## Wednesday, July 2, 2014

### Principal components rotation of ancestral states; or ancestral state reconstruction of PC scores?

I recently fielded the following query:

From what I understand, the phylomorphospace function allows the mapping of the phylogeny on a morphospace defined by 2 characters/traits. However, I'm using multivariate data from a morphometric analysis, and the shape variation is explained by a lot of axes. The first 2 PCs can approximate the shape variation, but my question is: how do you calculate ancestral nodes using all the PC scores, or all of your fourier coefficients if using this method? Is it possible? Do you calculate the nodes on the PCs you are interested in? Or do you calculate the nodes on all your variables and then project them in the desired shape space?

So, in essence, should we perform ancestral state reconstruction on our original characters and then rotate them using the PC loadings; or should we first run phylogenetic PCA and then perform ancestral state reconstruction on the PC scores for species?

Well, the answer is - it doesn't matter. We will obtain the same ancestral state reconstructions for our PCs regardless of our order of operations. This could no doubt be proved analytically, but it is also straightforward to demonstrate via simulation as follows.
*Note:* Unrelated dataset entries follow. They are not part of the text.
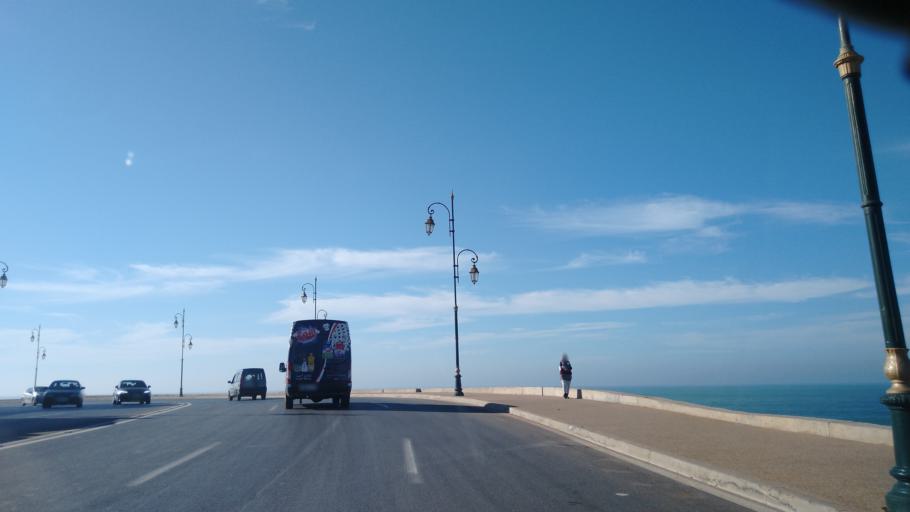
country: MA
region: Rabat-Sale-Zemmour-Zaer
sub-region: Rabat
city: Rabat
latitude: 34.0216
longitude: -6.8544
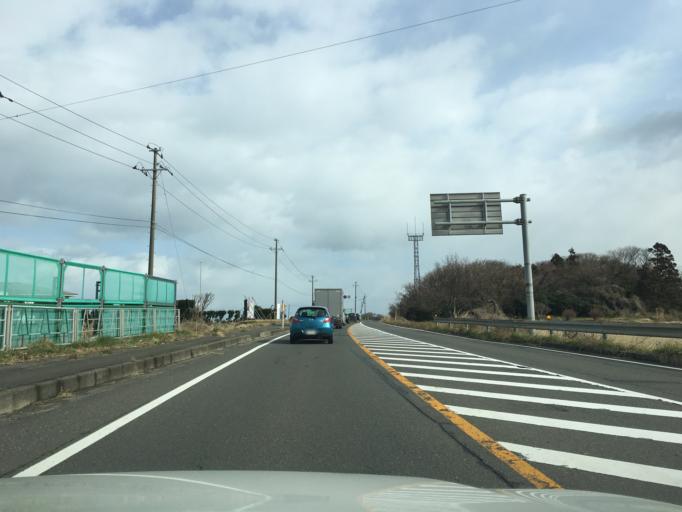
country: JP
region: Yamagata
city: Yuza
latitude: 39.2730
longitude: 139.9241
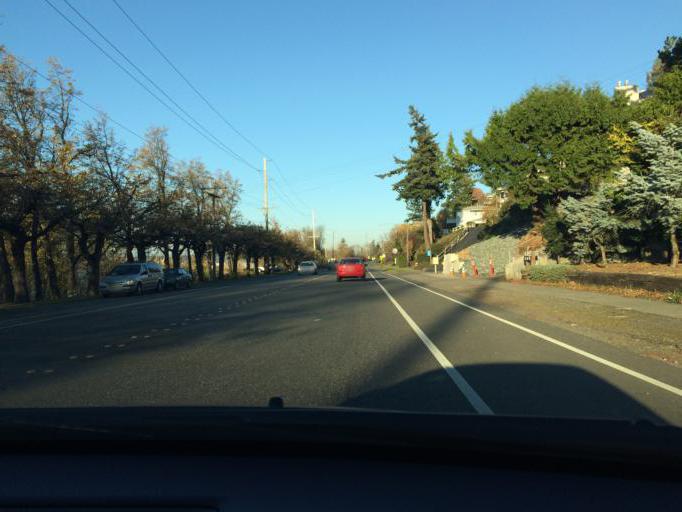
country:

First, simulate tree & data:

> ## stochastic pure-birth tree
> tree<-pbtree(n=26,tip.label=LETTERS)
> ## random covariance matrix
> L<-matrix(rnorm(16),4)
> L[upper.tri(L)]<-0
> V<-L%*%t(L)
> ## simulated correlated character evolution on the tree
> X<-sim.corrs(tree,vcv=V)

Now, we can do our two analyses - first compute ancestral states on the original data & rotate using the phylogenetic PCA loadings; and then rotate our tip data, and reconstruct ancestral states for the PC scores:

> ## perform phylogenetic PCA
> pca<-phyl.pca(tree,X)
> ## reconstruct ancestral states for original data
> A<-apply(X,2,fastAnc,tree=tree)
> ## rotate in PC space
> ## compute phylogenetic means for calculation
> M<-matrix(rep(A[1,],nrow(A)),nrow(A),ncol(A),byrow=TRUE)
> rotatedA<-(A-M)%*%pca\$Evec
> ## now compute ancestral states for PCA scores
> S<-apply(pca\$S,2,fastAnc,tree=tree)

Now we can compare them:

> plot(rotatedA,S)

That's it.